The XML syntax is harder to read, and it needs to be converted into ICU syntax for building ICU and for custom tailorings when using ICU. When we add syntax items, we need to add them to each syntax, and adjust the XML-to-basic syntax converter.
The CLDR Collation Guidelines say for filing a request: "For readability, the rules should be supplied in the core syntax" (where core==basic). Once such a request has been reviewed, it needs to be converted into XML syntax for the current set of collation data files.
This seems like unnecessary work.
For the CLDR root collation, we have already decided to stop publishing the UCA_Rules in XML syntax.
Does anyone outside CLDR use the XML syntax?
The simplest change might be to replace <rules> with <basic_rules> or similar, which would contain the tailoring data in basic syntax. The rest of the collation .xml files would be unchanged (validSubLocales, type, settings, etc.).
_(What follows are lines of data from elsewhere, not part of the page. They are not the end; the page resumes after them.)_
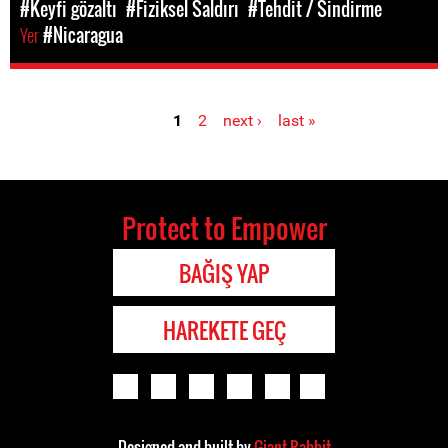
#Keyfi gözaltı
#Fiziksel Saldırı
#Tehdit / Sindirme
Yer
#Nicaragua
1
2
next ›
last »
Pages
Protect to Empower
BAĞIŞ YAP
HAREKETE GEÇ
Designed and built by
Giant Rabbit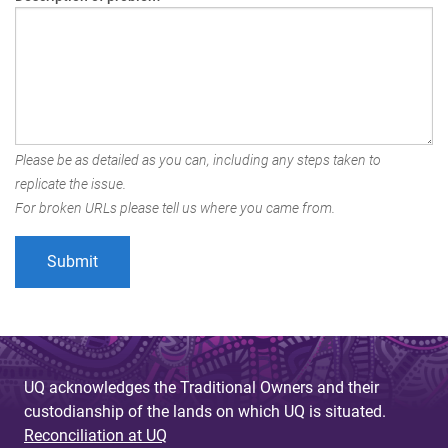
Please be as detailed as you can, including any steps taken to
replicate the issue.
For broken URLs please tell us where you came from.
UQ acknowledges the Traditional Owners and their
custodianship of the lands on which UQ is situated.
Reconciliation at UQ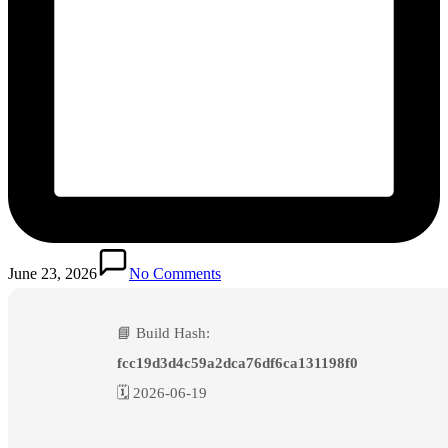
June 23, 2026
No Comments
📘 Build Hash:
fcc19d3d4c59a2dca76df6ca131198f0
🗓 2026-06-19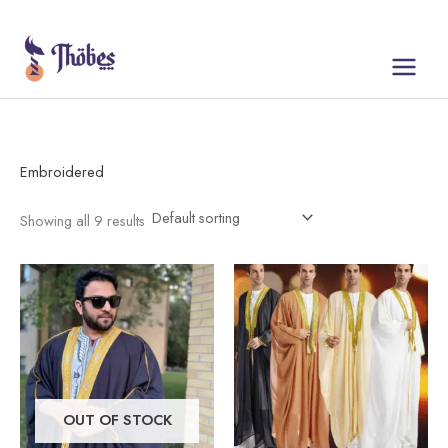
Skip
to
content
Embroidered
Showing all 9 results
This
This
product
product
has
has
multiple
multiple
variants.
variants.
The
The
OUT OF STOCK
options
options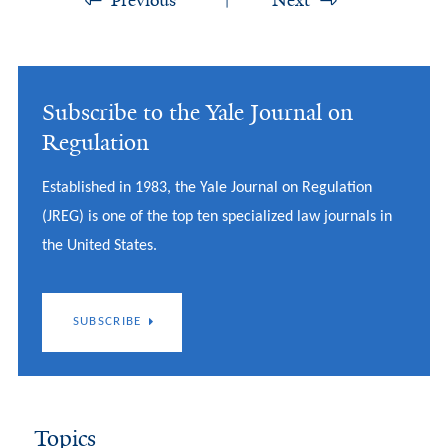
Previous
Next
Subscribe to the Yale Journal on
Regulation
Established in 1983, the Yale Journal on Regulation
(JREG) is one of the top ten specialized law journals in
the United States.
SUBSCRIBE
Topics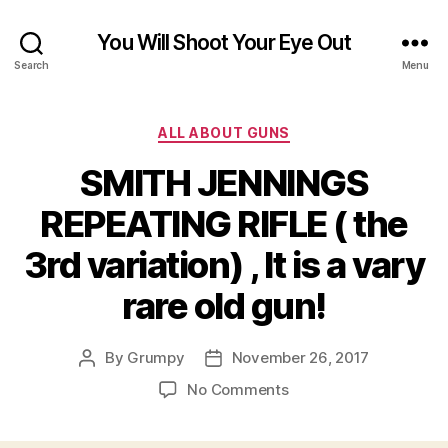
You Will Shoot Your Eye Out
Search
Menu
Categories
ALL ABOUT GUNS
SMITH JENNINGS
REPEATING RIFLE ( the
3rd variation) , It is a vary
rare old gun!
By
Grumpy
November 26, 2017
Post
Post
author
date
on
No Comments
SMITH
JENNINGS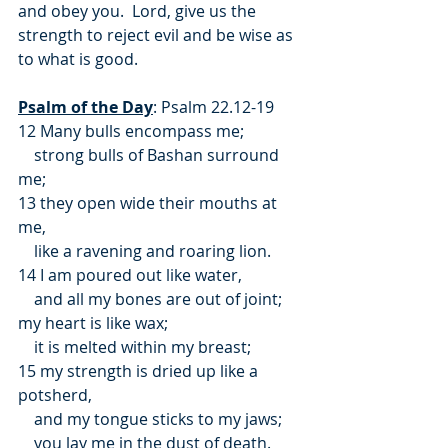
and obey you.  Lord, give us the 
strength to reject evil and be wise as 
to what is good.
Psalm of the Day
: Psalm 22.12-19
12 Many bulls encompass me;
    strong bulls of Bashan surround 
me;
13 they open wide their mouths at 
me,
    like a ravening and roaring lion.
14 I am poured out like water,
    and all my bones are out of joint;
my heart is like wax;
    it is melted within my breast;
15 my strength is dried up like a 
potsherd,
    and my tongue sticks to my jaws;
    you lay me in the dust of death.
Issue: In an .xml file, the basic syntax like &a<<x becomes even more unreadable: &a<<x
- We could put the tailoring rules into .txt files and refer to them from the .xml files which continue to carry all of the other data. Naming could be implied, using <locale ID>_<collation type>.txt, for example common/collation/rules/de_search.txt. The .xml file would get each <rules> element replaced with something like <import_rules_txt/>. Again, the rest of the collation .xml files would be unchanged.
- We could put the tailoring rules into attribute values, for example: <rules><basic reset="a" tailor="<<x"/>... -- but non-distinguishing attribute values are generally not desirable.
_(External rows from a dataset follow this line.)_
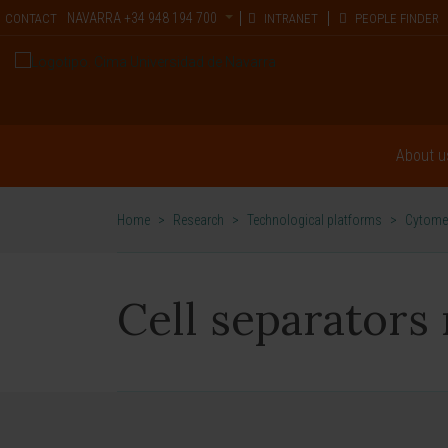
NAVARRA
+34 948 194 700
CONTACT
INTRANET
PEOPLE FINDER
About u
Home
>
Research
>
Technological platforms
>
Cytomet
Cell separators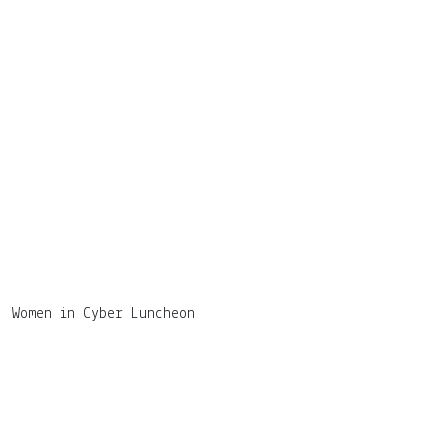
Women in Cyber Luncheon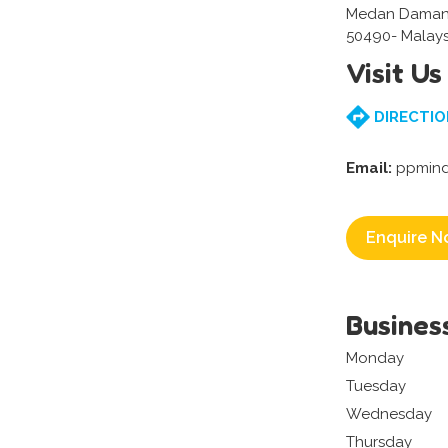
Medan Damans
50490- Malays
Visit Us
DIRECTIO
Email:
ppmind
Enquire N
Busines
Monday
Tuesday
Wednesday
Thursday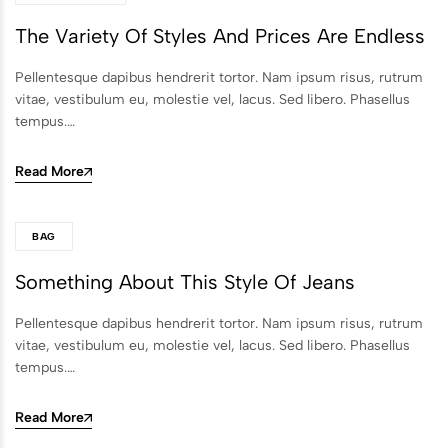
The Variety Of Styles And Prices Are Endless
Pellentesque dapibus hendrerit tortor. Nam ipsum risus, rutrum
vitae, vestibulum eu, molestie vel, lacus. Sed libero. Phasellus
tempus.…
Read More
BAG
Something About This Style Of Jeans
Pellentesque dapibus hendrerit tortor. Nam ipsum risus, rutrum
vitae, vestibulum eu, molestie vel, lacus. Sed libero. Phasellus
tempus.…
Read More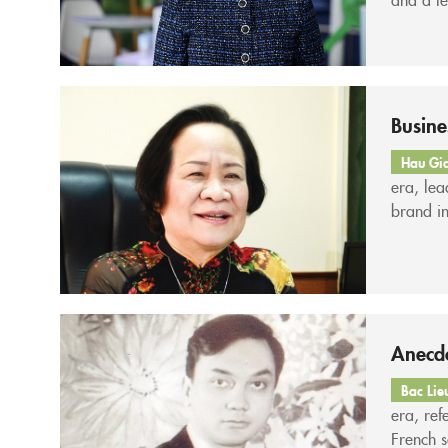
leadersh
consiste
Busin
Hau Gi
era, le
brand i
Ms. Phạ
Pharmac
Anecdo
Bac Lie
era, ref
French s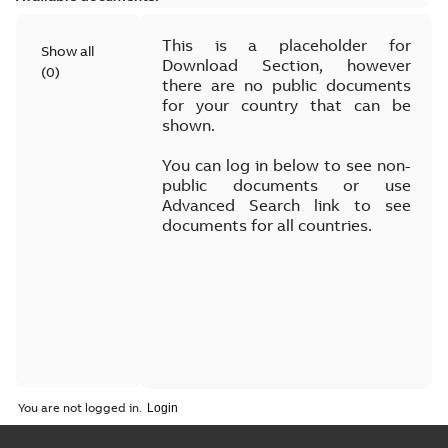
This is a placeholder for
Show all
Download Section, however
(
0
)
there are no public documents
for your country that can be
shown.
You can log in below to see non-
public documents or use
Advanced Search link to see
documents for all countries.
You are not logged in.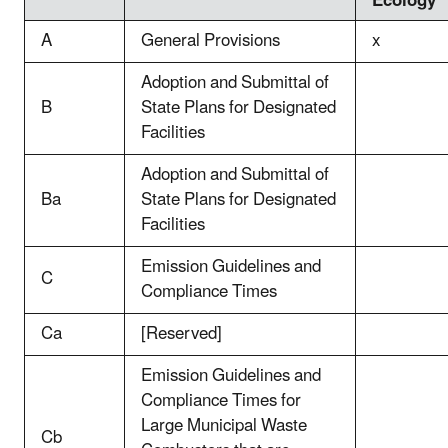
Ecology
A
General Provisions
x
Adoption and Submittal of
B
State Plans for Designated
Facilities
Adoption and Submittal of
Ba
State Plans for Designated
Facilities
Emission Guidelines and
C
Compliance Times
Ca
[Reserved]
Emission Guidelines and
Compliance Times for
Large Municipal Waste
Cb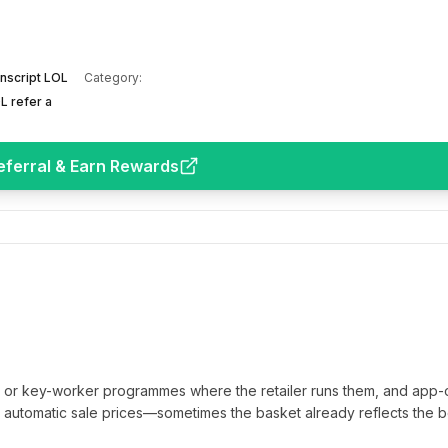
nscript LOL
Category:
L refer a
eferral & Earn Rewards
t or key-worker programmes where the retailer runs them, and app-
automatic sale prices—sometimes the basket already reflects the b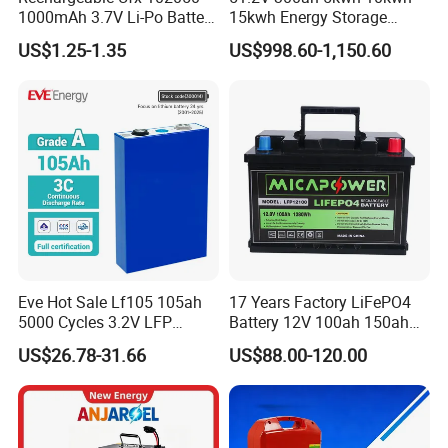
1000mAh 3.7V Li-Po Battery
15kwh Energy Storage
for Bluetooth Headset
System Lithium Solar
US$1.25-1.35
US$998.60-1,150.60
Battery Home Solar Battery
LiFePO4 Battery
Eve Hot Sale Lf105 105ah
17 Years Factory LiFePO4
5000 Cycles 3.2V LFP
Battery 12V 100ah 150ah
100ah Battery Lithium Ion
200ah LFP Lithium Battery
US$26.78-31.66
US$88.00-120.00
Battery LiFePO4 Cell for
Pack RV/Golf
Household Energy Storage
Cart/Yacht/Marine Solar
Energy Storage Battery with
CE Un38.8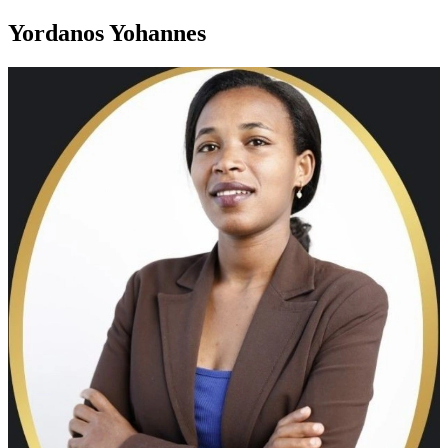
Yordanos Yohannes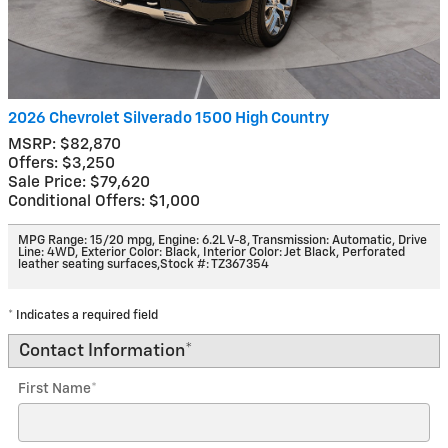
2026 Chevrolet Silverado 1500 High Country
MSRP: $82,870
Offers: $3,250
Sale Price: $79,620
Conditional Offers: $1,000
MPG Range: 15/20 mpg
,
Engine: 6.2L V-8
,
Transmission: Automatic
,
Drive
Line: 4WD
,
Exterior Color: Black
,
Interior Color: Jet Black, Perforated
leather seating surfaces
,
Stock #: TZ367354
* Indicates a required field
Contact Information
*
First Name
*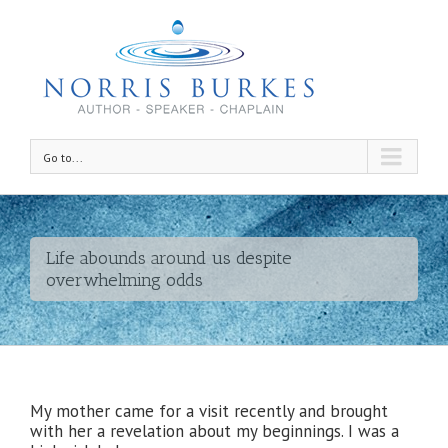
Go to...
Life abounds around us despite
overwhelming odds
My mother came for a visit recently and brought
with her a revelation about my beginnings. I was a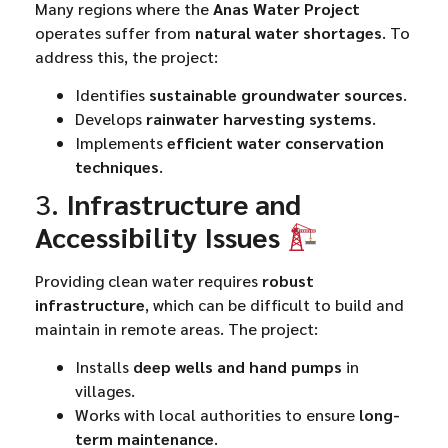
Many regions where the
Anas Water Project
operates suffer from
natural water shortages
. To
address this, the project:
Identifies
sustainable groundwater sources
.
Develops
rainwater harvesting systems
.
Implements
efficient water conservation
techniques
.
3.
Infrastructure and
Accessibility Issues
Providing clean water requires
robust
infrastructure
, which can be difficult to build and
maintain in remote areas. The project:
Installs
deep wells and hand pumps
in
villages.
Works with local authorities to ensure
long-
term maintenance
.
- We could add alternate, XML-friendly syntax characters to the basic syntax, like the `,` and `;` that ICU used before ICU 1.8 and that appear to still work in ICU 50 (so we would only need to come up with alternates for & and <). However, that would seem to diminish the benefit of deprecating the XML syntax.
- We could replace the entire collation/*.xml files with the corresponding ICU .txt files. However, if there are CLDR tools that parse the collation data, then they would have to parse at least some of the ICU resource bundle format.
It should be possible to find something that is simpler, more readable, and more easily extended than what we have now.
- Owner changed from anybody to markus
- Priority changed from assess to medium
- Status changed from new to assigned
- Component changed from spec to design
- Milestone changed from UNSCH to 23